_PROBLEM DESCRIPTION_
Copy each entry as it stands, leaving nothing out.
--------------------------------------------------
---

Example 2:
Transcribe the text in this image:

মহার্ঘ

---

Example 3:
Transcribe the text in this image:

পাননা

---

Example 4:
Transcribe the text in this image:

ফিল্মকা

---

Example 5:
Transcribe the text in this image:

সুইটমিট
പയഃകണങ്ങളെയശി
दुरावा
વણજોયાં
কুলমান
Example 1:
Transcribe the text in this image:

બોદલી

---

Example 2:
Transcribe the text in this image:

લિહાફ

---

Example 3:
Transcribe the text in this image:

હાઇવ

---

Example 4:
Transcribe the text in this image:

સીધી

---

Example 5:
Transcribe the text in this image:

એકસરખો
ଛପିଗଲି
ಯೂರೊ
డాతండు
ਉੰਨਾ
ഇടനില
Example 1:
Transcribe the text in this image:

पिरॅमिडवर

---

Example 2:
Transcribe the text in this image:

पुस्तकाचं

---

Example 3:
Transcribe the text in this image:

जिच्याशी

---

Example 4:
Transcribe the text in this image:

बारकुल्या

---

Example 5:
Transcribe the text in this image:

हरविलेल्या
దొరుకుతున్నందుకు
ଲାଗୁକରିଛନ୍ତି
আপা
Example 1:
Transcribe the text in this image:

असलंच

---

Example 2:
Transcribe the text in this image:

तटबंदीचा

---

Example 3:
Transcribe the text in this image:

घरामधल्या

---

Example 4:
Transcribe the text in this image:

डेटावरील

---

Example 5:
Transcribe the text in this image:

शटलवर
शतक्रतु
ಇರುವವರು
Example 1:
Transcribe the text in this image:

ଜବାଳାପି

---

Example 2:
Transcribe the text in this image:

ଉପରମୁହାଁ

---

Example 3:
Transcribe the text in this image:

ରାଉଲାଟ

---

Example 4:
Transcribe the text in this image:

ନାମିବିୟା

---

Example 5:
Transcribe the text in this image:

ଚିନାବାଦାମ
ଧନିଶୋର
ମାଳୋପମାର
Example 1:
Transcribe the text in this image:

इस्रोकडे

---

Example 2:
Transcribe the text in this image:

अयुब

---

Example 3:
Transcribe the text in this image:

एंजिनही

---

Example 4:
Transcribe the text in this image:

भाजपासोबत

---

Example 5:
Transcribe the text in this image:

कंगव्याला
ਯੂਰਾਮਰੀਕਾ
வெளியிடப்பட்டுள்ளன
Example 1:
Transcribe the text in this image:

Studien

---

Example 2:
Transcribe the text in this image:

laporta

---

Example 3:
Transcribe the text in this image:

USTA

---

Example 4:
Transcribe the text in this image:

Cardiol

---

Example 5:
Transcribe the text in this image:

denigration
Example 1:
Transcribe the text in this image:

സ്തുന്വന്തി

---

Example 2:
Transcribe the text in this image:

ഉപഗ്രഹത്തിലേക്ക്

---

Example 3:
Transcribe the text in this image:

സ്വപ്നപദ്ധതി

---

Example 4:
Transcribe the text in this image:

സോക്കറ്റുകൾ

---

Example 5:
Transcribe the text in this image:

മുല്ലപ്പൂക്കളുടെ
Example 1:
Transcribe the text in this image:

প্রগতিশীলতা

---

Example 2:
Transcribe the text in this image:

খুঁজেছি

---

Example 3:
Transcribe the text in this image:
--------------------------------------------------
_THE COMPLETED TASK_
---

Example 2:
Transcribe the text in this image:

মহার্ঘ

---

Example 3:
Transcribe the text in this image:

পাননা

---

Example 4:
Transcribe the text in this image:

ফিল্মকা

---

Example 5:
Transcribe the text in this image:

সুইটমিট
പയഃകണങ്ങളെയശി
दुरावा
વણજોયાં
কুলমান
Example 1:
Transcribe the text in this image:

બોદલી

---

Example 2:
Transcribe the text in this image:

લિહાફ

---

Example 3:
Transcribe the text in this image:

હાઇવ

---

Example 4:
Transcribe the text in this image:

સીધી

---

Example 5:
Transcribe the text in this image:

એકસરખો
ଛପିଗଲି
ಯೂರೊ
డాతండు
ਉੰਨਾ
ഇടനില
Example 1:
Transcribe the text in this image:

पिरॅमिडवर

---

Example 2:
Transcribe the text in this image:

पुस्तकाचं

---

Example 3:
Transcribe the text in this image:

जिच्याशी

---

Example 4:
Transcribe the text in this image:

बारकुल्या

---

Example 5:
Transcribe the text in this image:

हरविलेल्या
దొరుకుతున్నందుకు
ଲାଗୁକରିଛନ୍ତି
আপা
Example 1:
Transcribe the text in this image:

असलंच

---

Example 2:
Transcribe the text in this image:

तटबंदीचा

---

Example 3:
Transcribe the text in this image:

घरामधल्या

---

Example 4:
Transcribe the text in this image:

डेटावरील

---

Example 5:
Transcribe the text in this image:

शटलवर
शतक्रतु
ಇರುವವರು
Example 1:
Transcribe the text in this image:

ଜବାଳାପି

---

Example 2:
Transcribe the text in this image:

ଉପରମୁହାଁ

---

Example 3:
Transcribe the text in this image:

ରାଉଲାଟ

---

Example 4:
Transcribe the text in this image:

ନାମିବିୟା

---

Example 5:
Transcribe the text in this image:

ଚିନାବାଦାମ
ଧନିଶୋର
ମାଳୋପମାର
Example 1:
Transcribe the text in this image:

इस्रोकडे

---

Example 2:
Transcribe the text in this image:

अयुब

---

Example 3:
Transcribe the text in this image:

एंजिनही

---

Example 4:
Transcribe the text in this image:

भाजपासोबत

---

Example 5:
Transcribe the text in this image:

कंगव्याला
ਯੂਰਾਮਰੀਕਾ
வெளியிடப்பட்டுள்ளன
Example 1:
Transcribe the text in this image:

Studien

---

Example 2:
Transcribe the text in this image:

laporta

---

Example 3:
Transcribe the text in this image:

USTA

---

Example 4:
Transcribe the text in this image:

Cardiol

---

Example 5:
Transcribe the text in this image:

denigration
Example 1:
Transcribe the text in this image:

സ്തുന്വന്തി

---

Example 2:
Transcribe the text in this image:

ഉപഗ്രഹത്തിലേക്ക്

---

Example 3:
Transcribe the text in this image:

സ്വപ്നപദ്ധതി

---

Example 4:
Transcribe the text in this image:

സോക്കറ്റുകൾ

---

Example 5:
Transcribe the text in this image:

മുല്ലപ്പൂക്കളുടെ
Example 1:
Transcribe the text in this image:

প্রগতিশীলতা

---

Example 2:
Transcribe the text in this image:

খুঁজেছি

---

Example 3:
Transcribe the text in this image:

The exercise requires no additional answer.